The power of the unaided mind is highly overrated… The real powers come from devising external aids that enhance cognitive abilities. —Donald Norman
Through this project I wanted to extend the resources that are available to teach concepts of programming to children by providing them with a theoretical understanding of elementary algorithms.
Communicating the theoretical concepts of an algorithm for school children provided an interesting research and design challenge, which was explored through task-based learning methods and visualizations.
September 2015 - April 2016
Dr. Prasad Bokil, Department of Design, IIT Guwahati
I was the sole researcher, and performed literature review, brainstorming, design, prototyping and preliminary usability evaluations.
We created a solution which aims to give the user a conceptual understanding of sorting algorithms. The design allows the user to explore about sorting algorithms through a scenario based task followed by a visualization of the sorting process. Feedback is provided based on the task through the visualizations and allows the user to re-attempt the task.
I initially followed an open-ended literature research in the domain of Algorithm Visualizations (AVs) in order to obtain a holistic idea of the work done till now and identify possible areas of intervention.
This was followed by problem identification and the traditional design methodology to address this problem.
AVs where students were required to Reflect or Respond upon the problem were found to be significantly more effective than AVs where only Viewing was required.
It was found that a lot of instructors believe that AVs would improve CS learning and that the use of AVs for instruction, however is not widespread.
The ability to control the pace of the visualization or focus on the logical steps of an algorithm makes an algorithm visualization more effective.
Lack of effective visualization as most AVs are at the Viewing level
Disproportionate share of AVs on fundamental algorithms
Lack of a complete catalogue for AVs
No AVs target students below CS undergraduate level
The analysis revealed numerous possible directions to proceed.
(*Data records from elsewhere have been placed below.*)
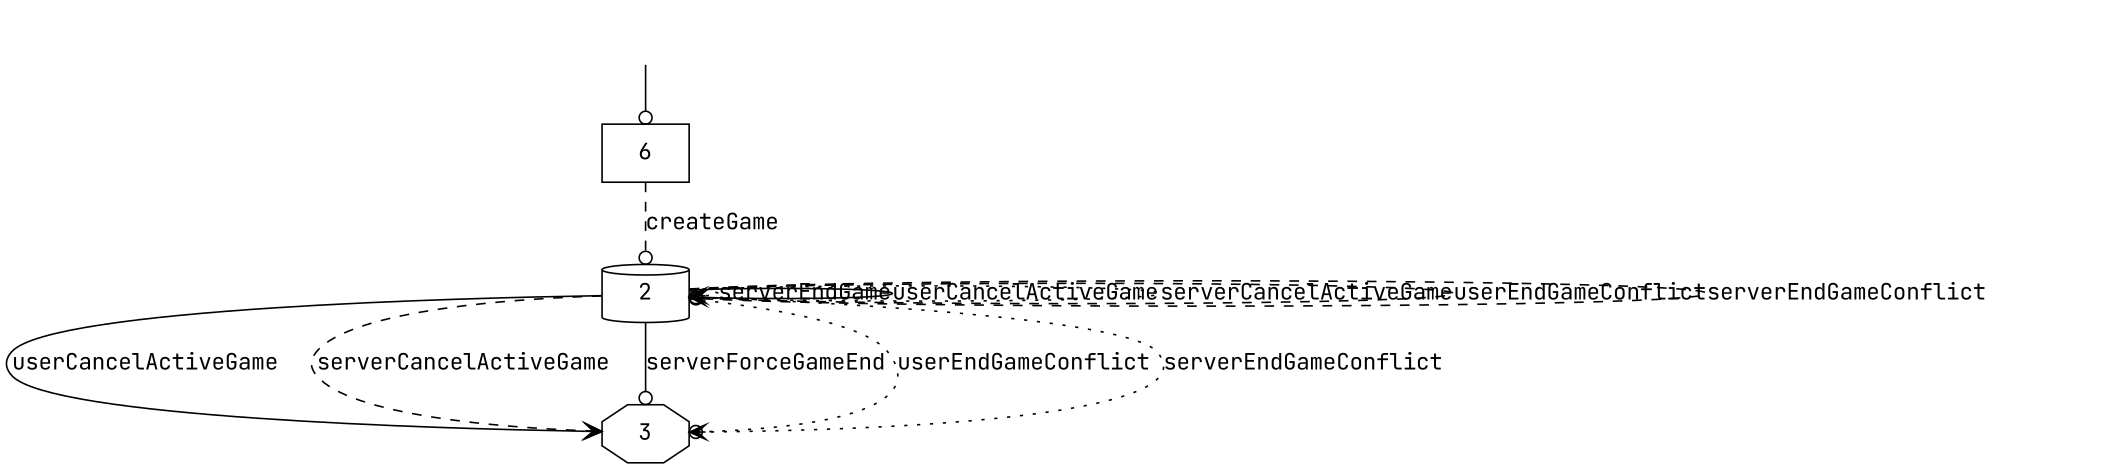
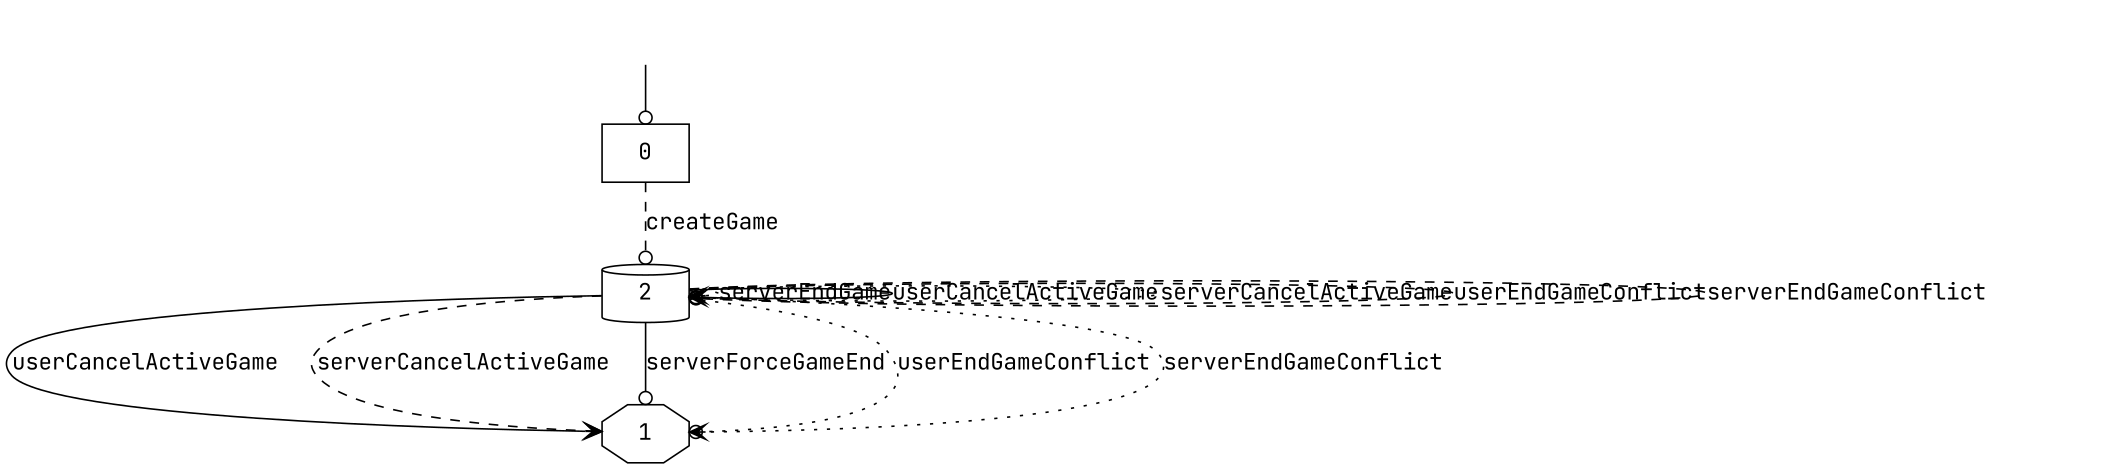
  digraph {
    fontname="JetBrains Mono"
    rankdir=TB
    node [fontname="JetBrains Mono"]
    edge [arrowhead=odot fontname="JetBrains Mono" style=solid]
    "" [shape=plaintext]
-   n2 [label=6 shape=box]
+   n2 [label=0 shape=box]
    n3 [label=2 shape=cylinder]
-   n4 [label=3 shape=octagon]
+   n4 [label=1 shape=octagon]
    "" -> n2
    n2 -> n3 [label=createGame style=dashed]
    n3 -> n3 [arrowhead=vee label=serverEndGame style=dotted]
    n3 -> n3 [label=userCancelActiveGame]
    n3 -> n3 [arrowhead=vee label=serverCancelActiveGame style=dotted]
    n3 -> n3 [label=userEndGameConflict style=dashed]
    n3 -> n3 [label=serverEndGameConflict style=dashed]
    n3 -> n4 [arrowhead=vee label=userCancelActiveGame]
    n3 -> n4 [arrowhead=vee label=serverCancelActiveGame style=dashed]
    n3 -> n4 [label=serverForceGameEnd]
    n3 -> n4 [label=userEndGameConflict style=dotted]
    n3 -> n4 [arrowhead=vee label=serverEndGameConflict style=dotted]
  }
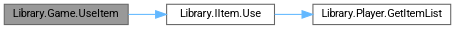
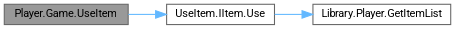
  digraph {
    fontname=Roboto
    rankdir=LR
    node [color=grey40 fillcolor=white fontname=Roboto fontsize=10 shape=box style=filled]
    edge [color=steelblue1 fontname=Roboto fontsize=10 labelfontname=Helvetica labelfontsize=10 style=solid]
-   n1 [color=gray40 fillcolor=grey60 fontcolor=black height=0.2 label="Library.Game.UseItem" width=0.4]
-   n2 [height=0.2 label="Library.IItem.Use" width=0.4]
+   n1 [color=gray40 fillcolor=grey60 fontcolor=black height=0.2 label="Player.Game.UseItem" width=0.4]
+   n2 [height=0.2 label="UseItem.IItem.Use" width=0.4]
    n3 [height=0.2 label="Library.Player.GetItemList" width=0.4]
    n1 -> n2
    n2 -> n3
  }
Based on my experience and my general interests, I decided to address the gap of the absence of tools which target students at the school level.
How to enable the learning of concepts of elementary sorting algorithms for Children in Grades VII – X , with little or no programming proficiency, by focusing on the logical and working steps involved in the algorithms?
The User Research phase helped in determining the scope of the problem and the pre-exisiting constraints. I interviewed 5 children in age group of 12-16 which helped me to:
Identify the pre-requisite knowledge of our target audience group based on their academic coursework
Determine the target audience's use of other commonly used tools aimed at learning programming
Understand possible user constraints in learning the subject matter
The concepts were presented by ensuring the instructions centered around the application of real-world tasks or problems, and involved recall of prior knowledge for learning.
A web-based learning platform was proposed as it provided ease of accessibility, and greater flexibility in the interactions
A constructivist approach has been adopted for delivery:
Most AVs discussed in literature were very abstract. Due to our target audience being school children, a visualization should also be able to communicate the need for using an algorithm through the use of context based visualizations.
For the design of the system, we used the instructional design model of Merril's First Principles of Instruction as guidelines. These principles determined the content and how it should be presented for effective instruction.
I decided to choose the task of sorting weights using balance scales to present the users with the sorting challenge as it provides a natural analogy for the chlidren (The demography of the children taken into consideration were Indian students).
The design attempted to provide the users with a simple, clean and intuitive interface which communicates clearly the goals of the system. I developed an initial web-based prototype and performed usability tests of the interface by the appropriate audience. I refined the initial interfaces based on feedback received from the usability tests to create the final prototype.
2 rounds of usability tests were performed on the interface with 3 users in each round. This allowed us to identify the issues related to the instructions on using the interface, interactions for selection and comparison etc.
We are currently testing the system on a group of children from Std VIII to X to understand it's effectiveness. This group will be allowed to interact with the system (first the task and then the explanation using the visualization). They will then attempt the task again and explain their actions and subsequently will be presented to some written problems.
This will be compared to a control group of children who will be explained about the same sorting algorithms on a blackboard and will be presented with the same task and questions to measure their performance.